The system will allow for local currency settlements, bypassing the need for the United States dollar as an intermediary.

Just 51.8 per cent of Indonesians have access to a financial account, one of the lowest among South-east Asia’s major economies, according to World Bank data.

This made financial inclusion a main focus for Indonesia during its G20 presidency.

Bank Indonesia also plans to release the conceptual design of digital rupiah by the end of 2022, said governor Perry Warjiyo.

The central bank has been studying the digital rupiah since 2021 to get ahead of the global adoption of cryptocurrency as a payment method.

Finance Ministry special adviser Masyita Crystallin said the government will release a road map for the carbon market, carbon tax and energy transition before the G20 summit.

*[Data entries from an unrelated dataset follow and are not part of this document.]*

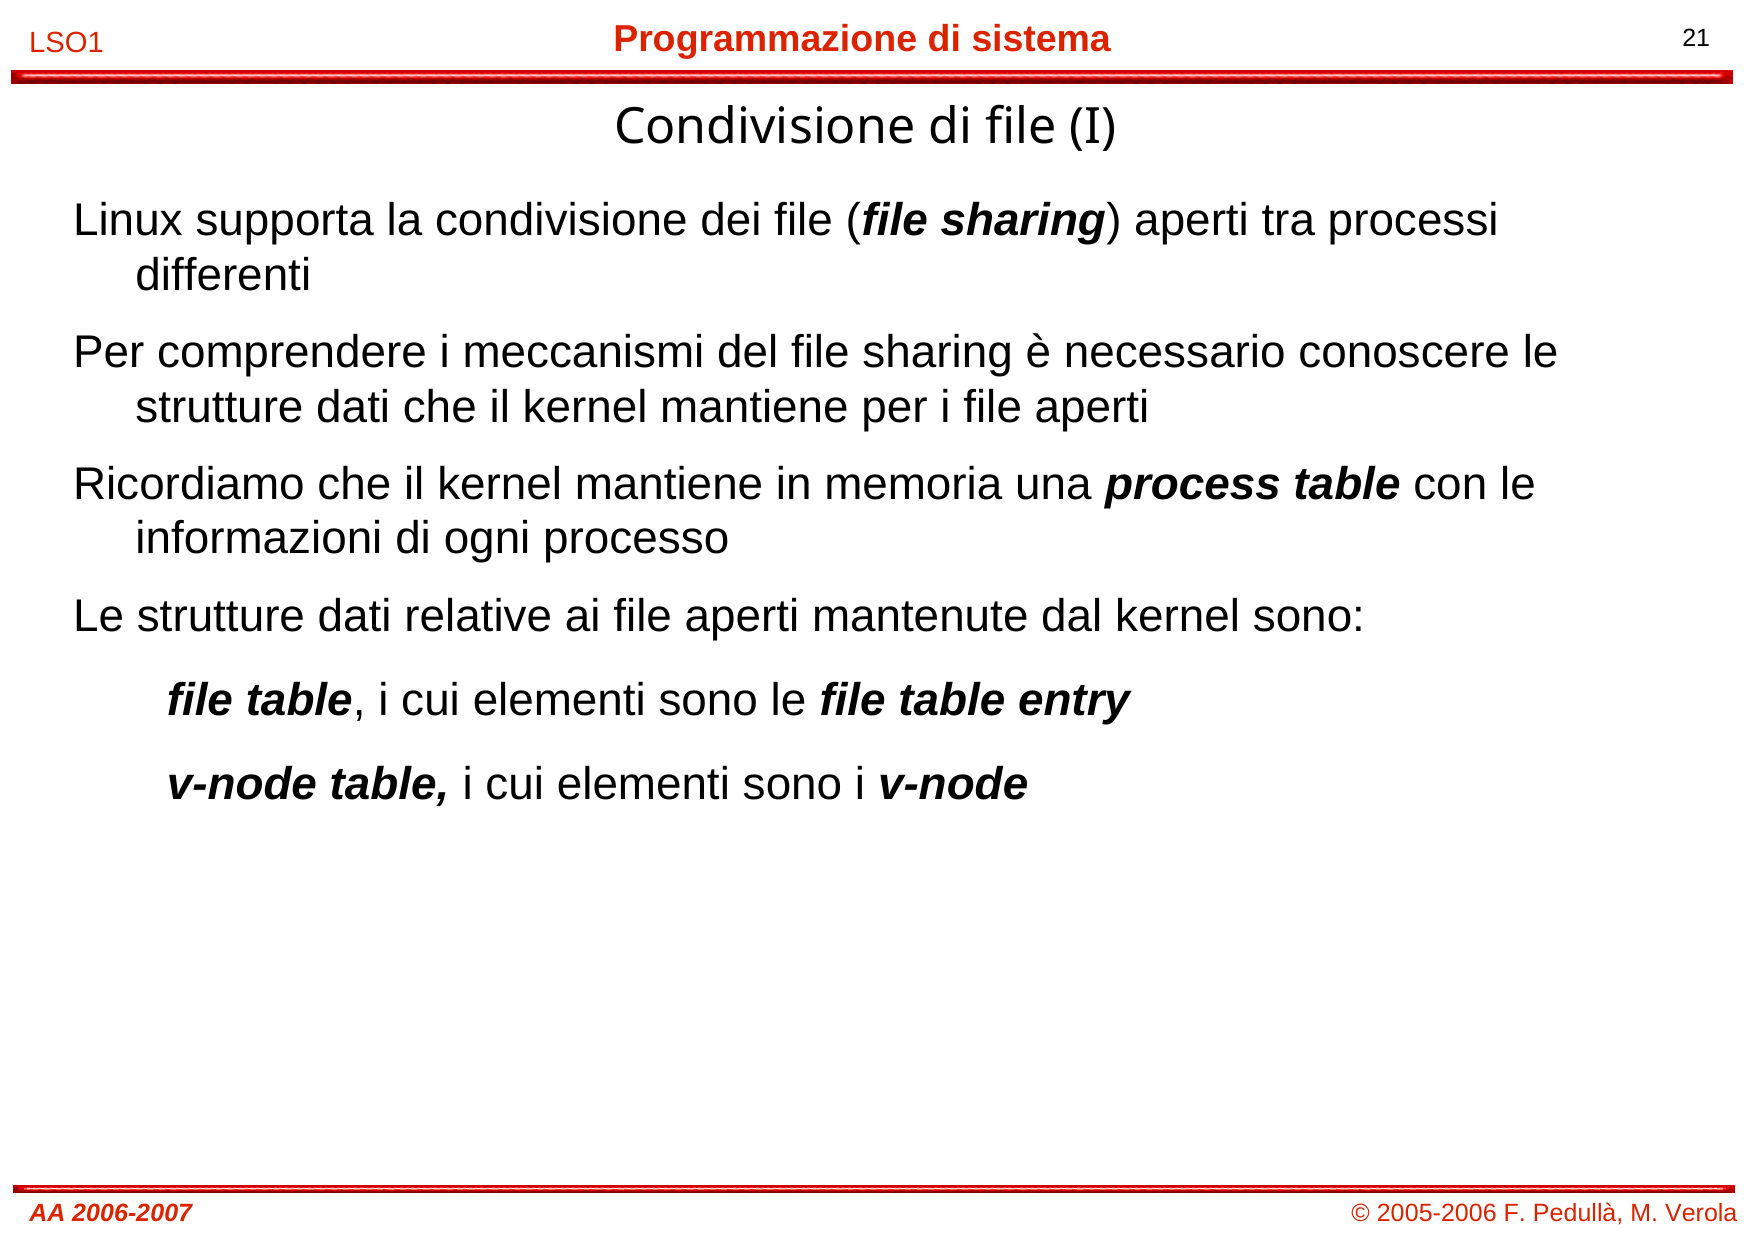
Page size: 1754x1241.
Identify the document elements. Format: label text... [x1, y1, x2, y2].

picture [13, 1185, 1735, 1193]
list Linux supporta la condivisione dei file (file sharing) aperti tra processi differenti Per comprendere i meccanismi del file sharing è necessario conoscere le strutture dati che il kernel mantiene per i file aperti Ricordiamo che il kernel mantiene in memoria una process table con le informazioni di ogni processo Le strutture dati relative ai file aperti mantenute dal kernel sono: file table, i cui elementi sono le file table entry v-node table, i cui elementi sono i v-node [58, 183, 1696, 964]
title Condivisione di file (I) [481, 78, 1250, 174]
picture [11, 70, 1733, 84]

This would be a prerequisite to issuing long-awaited regulation on carbon tax and trading that is meant to help South-east Asia’s largest economy attain net-zero emissions by 2060.

Dr Crystallin said the road map will outline the potential demand for such a market.

The Indonesia Stock Exchange has already been assigned to set up a carbon exchange, which is expected to commence operations in 2025.